• **WRITTEN REQUEST A**:
Display every line of the records below that contains the string "track". Case counts.

----- PAGE TEXT

5. ADDITIONAL OPTION. (a) The Committee may, at or after the date of
grant of Option Rights, grant Additional Options. Additional Options may be
granted with respect to any Outstanding Option.
(b) If an Optionee exercises an Outstanding Option that has an Additional
Option Feature by delivering already owned shares of Common Stock and/or when
shares of Common Stock are tendered or relinquished as payment of the amount to
be withheld under applicable federal, state and local income tax laws (at
withholding rates not to exceed the Optionee's applicable marginal tax rates) in
connection with the exercise of an option, the Optionee shall automatically be
granted an Additional Option. The Additional Option shall be subject to the
following provisions:
(1) The Additional Option shall cover the number of shares of Common Stock
equal to the sum of (A) the number of shares of Common Stock delivered as
consideration upon the exercise of the previously granted Outstanding Option
to which such Additional Option Feature relates and (B) the number of shares
of Common Stock tendered or relinquished as payment of the amount to be
withheld under applicable federal, state and local income tax laws in
connection with the exercise of the option to which such Additional Option
Feature relates;
(2) The Additional Option will not have an Additional Option Feature unless
the Committee directs otherwise;
(3) The Additional Option option price shall be 100% of the Market Value per
Share on the date the employee delivers shares of Common Stock to exercise the
Option that has the Additional Option Feature and/or delivers or forfeits
shares of Common Stock in payment of income tax withholding on the exercise of
an Option that has the Additional Option Feature;
(4) The Additional Option shall not be exercised within the first six months
after it is granted; provided that this restriction shall not apply if the
Optionee becomes disabled or dies during the six-month period; and
(5) The Additional Option shall have the same termination date and other
termination provisions as the underlying Option that had the Additional Option
Feature.

----------

• **WRITTEN REQUEST B**:
Translate this sentence from the stock option plan text above into Spanish: "Additional Options may be granted with respect to any Outstanding Option."

----- RECORDS FOR PROCESSING

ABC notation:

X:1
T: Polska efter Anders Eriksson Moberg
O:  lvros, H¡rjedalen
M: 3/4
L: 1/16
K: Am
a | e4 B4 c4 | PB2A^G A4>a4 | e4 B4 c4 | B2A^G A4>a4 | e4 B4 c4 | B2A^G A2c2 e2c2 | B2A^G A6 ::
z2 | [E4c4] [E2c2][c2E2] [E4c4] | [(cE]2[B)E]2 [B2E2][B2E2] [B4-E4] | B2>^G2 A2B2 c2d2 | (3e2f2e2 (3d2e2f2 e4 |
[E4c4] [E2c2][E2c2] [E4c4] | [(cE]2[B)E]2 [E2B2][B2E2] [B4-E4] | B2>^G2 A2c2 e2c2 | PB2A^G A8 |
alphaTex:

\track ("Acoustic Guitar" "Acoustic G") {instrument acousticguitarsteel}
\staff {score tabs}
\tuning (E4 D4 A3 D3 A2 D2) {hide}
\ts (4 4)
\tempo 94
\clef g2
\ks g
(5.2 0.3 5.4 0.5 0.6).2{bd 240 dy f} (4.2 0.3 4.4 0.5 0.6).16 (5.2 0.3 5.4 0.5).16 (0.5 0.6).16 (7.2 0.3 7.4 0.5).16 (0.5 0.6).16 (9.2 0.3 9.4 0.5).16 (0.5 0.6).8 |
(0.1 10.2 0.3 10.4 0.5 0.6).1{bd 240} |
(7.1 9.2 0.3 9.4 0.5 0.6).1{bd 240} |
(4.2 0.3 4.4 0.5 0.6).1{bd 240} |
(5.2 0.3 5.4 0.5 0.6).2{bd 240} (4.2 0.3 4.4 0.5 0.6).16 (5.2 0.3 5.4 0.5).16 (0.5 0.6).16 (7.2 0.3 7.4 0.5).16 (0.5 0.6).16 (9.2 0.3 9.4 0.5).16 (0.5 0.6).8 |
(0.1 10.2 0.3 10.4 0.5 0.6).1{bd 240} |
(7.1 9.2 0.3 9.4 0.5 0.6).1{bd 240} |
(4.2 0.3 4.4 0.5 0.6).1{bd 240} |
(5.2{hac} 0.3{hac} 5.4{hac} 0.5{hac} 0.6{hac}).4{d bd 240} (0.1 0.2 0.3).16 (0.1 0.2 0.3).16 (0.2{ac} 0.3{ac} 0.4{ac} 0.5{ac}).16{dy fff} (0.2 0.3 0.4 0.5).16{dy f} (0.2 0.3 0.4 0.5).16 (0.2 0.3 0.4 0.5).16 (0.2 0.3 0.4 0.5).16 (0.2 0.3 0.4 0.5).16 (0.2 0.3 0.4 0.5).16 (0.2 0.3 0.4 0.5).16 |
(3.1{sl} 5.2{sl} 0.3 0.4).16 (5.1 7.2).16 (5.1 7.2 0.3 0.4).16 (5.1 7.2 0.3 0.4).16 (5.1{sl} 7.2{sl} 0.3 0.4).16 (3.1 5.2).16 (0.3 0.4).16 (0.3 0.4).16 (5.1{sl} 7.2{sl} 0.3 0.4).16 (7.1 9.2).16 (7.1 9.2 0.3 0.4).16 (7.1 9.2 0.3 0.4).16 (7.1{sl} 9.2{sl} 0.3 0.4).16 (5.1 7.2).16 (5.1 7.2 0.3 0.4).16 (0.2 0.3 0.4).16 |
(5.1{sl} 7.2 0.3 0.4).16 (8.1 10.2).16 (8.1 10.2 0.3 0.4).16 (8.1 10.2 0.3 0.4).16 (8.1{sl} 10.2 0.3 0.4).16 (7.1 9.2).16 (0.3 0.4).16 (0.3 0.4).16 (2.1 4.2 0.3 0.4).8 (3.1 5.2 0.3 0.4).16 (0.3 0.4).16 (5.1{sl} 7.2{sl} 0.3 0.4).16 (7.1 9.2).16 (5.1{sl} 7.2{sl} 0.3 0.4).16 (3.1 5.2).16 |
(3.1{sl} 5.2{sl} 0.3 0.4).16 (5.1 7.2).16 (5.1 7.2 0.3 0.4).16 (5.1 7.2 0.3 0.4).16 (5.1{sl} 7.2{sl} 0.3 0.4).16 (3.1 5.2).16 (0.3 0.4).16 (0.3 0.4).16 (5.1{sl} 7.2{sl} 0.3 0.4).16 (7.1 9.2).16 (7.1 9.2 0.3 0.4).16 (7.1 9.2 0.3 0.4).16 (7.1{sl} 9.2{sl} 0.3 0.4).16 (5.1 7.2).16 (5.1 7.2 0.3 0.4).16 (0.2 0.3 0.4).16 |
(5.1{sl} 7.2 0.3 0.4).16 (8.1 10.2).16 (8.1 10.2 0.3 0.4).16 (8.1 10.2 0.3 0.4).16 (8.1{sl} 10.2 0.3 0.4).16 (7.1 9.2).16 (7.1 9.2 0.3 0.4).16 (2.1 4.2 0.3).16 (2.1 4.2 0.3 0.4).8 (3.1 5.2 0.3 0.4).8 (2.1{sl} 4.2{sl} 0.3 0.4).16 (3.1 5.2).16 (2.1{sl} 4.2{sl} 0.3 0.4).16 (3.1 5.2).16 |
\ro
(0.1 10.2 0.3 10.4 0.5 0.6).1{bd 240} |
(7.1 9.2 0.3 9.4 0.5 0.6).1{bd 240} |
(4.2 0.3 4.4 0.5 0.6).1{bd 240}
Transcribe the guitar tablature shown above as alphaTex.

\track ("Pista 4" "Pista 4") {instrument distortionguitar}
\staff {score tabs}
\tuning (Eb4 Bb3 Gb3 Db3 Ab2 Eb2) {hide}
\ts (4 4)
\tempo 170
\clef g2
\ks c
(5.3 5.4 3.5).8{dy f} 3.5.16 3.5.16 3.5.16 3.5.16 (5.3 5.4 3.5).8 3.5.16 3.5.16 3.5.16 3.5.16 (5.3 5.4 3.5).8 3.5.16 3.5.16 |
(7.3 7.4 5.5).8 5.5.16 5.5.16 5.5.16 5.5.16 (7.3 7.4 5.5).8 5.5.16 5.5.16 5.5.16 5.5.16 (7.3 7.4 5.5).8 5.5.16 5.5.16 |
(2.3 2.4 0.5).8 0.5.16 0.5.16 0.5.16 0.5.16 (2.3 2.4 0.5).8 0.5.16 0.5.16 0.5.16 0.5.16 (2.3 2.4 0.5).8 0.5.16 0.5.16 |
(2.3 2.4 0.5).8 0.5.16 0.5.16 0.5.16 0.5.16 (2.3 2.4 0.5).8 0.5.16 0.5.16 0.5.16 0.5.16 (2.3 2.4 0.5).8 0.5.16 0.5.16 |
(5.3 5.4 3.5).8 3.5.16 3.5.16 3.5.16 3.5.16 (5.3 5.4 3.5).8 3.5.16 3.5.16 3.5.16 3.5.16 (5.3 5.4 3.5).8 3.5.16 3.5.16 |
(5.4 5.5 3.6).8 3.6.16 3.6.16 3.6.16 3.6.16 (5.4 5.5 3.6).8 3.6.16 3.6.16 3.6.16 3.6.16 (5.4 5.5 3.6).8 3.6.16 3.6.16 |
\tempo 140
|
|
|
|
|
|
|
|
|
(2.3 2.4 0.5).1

----------

• **TASK SOLUTION A**:
\track ("Acoustic Guitar" "Acoustic G") {instrument acousticguitarsteel}
\track ("Pista 4" "Pista 4") {instrument distortionguitar}

• **TASK SOLUTION B**:
Las Opciones Adicionales podrán concederse respecto de cualquier Opción Vigente.